А в Сен-Дени старина Джамаль не уставал меня баловать. Травка водилась в избытке, и чаще всего мне удавалось выскользнуть на улицу во время обеденного перерыва, чтобы покурить. Перебирать куриные ножки и клювы мне это не мешало, да и вытирать столы – тоже. Большую часть времени я планировал, как бы мне вернуться в ателье и заговорить с Клемане – так теперь я называл ту девушку. Чем дальше, тем яснее мне было, что в ней таится ключ к разгадке. Чего именно, я понятия не имел, но чувствовал, что с ее помощью смогу разузнать что-то о матери.
О Ханан, кроме того, что она была дочерью «черноногого» француза и алжирки, я знал совсем немного: чуть старше моего отца, она родила меня, когда ей было около тридцати пяти. В какой-то момент я уверился, что в Париже, пока она была молодой, с ней что-то случилось, какая-то душевная травма, но я понятия не имел, какая именно. Я думал, может, ее травили или как-то еще преследовали – ведь она была наполовину алжиркой. Но история продолжала оставаться загадкой. Порой я думал, что все это – просто домыслы, и, вероятно, никакого отношения к реальности они не имеют. И все же где-то на подкорке, в потаенных уголках памяти, у меня засела идея: с ее матерью, то есть с моей бабушкой, произошел какой-то несчастный случай, с которого все и началось. Возможно, именно оттуда – от смерти родителя – и тянулись корни ее предполагаемой травмы.

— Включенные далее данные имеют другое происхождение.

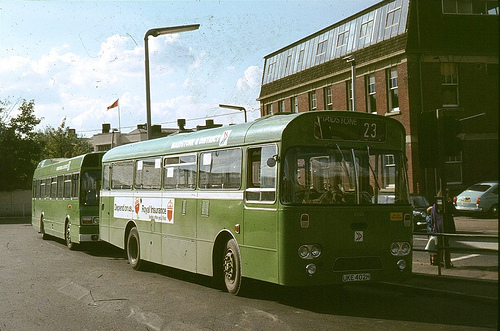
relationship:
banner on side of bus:
[108, 198, 181, 224] [101, 110, 416, 297]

Как бы то ни было, я почему-то верил, что Клемане поможет мне во всем разобраться. Беда была лишь в том, что все мои походы на рю де л’Экспозисьон, вне зависимости от времени суток, заканчивались провалом: каждый раз на входе меня встречал замок. Я довольно долго прожил в Париже и теперь знал наверняка: в понедельник почти все закрыто. Мало того, два дня до этого – все тоже закрыто, из-за христианских выходных. Рядом с квартирой Ханны на Бют-о-Кай было одно «семейное» бистро. Так вот, работали они лишь в «офисные часы», то есть со вторника по пятницу, хотя вокруг не было ни одного офиса, а следовательно, ни одного голодного офисного работника. В субботу все «семьи», очевидно, устраивались по домам и благополучно сидели там до самого вторника.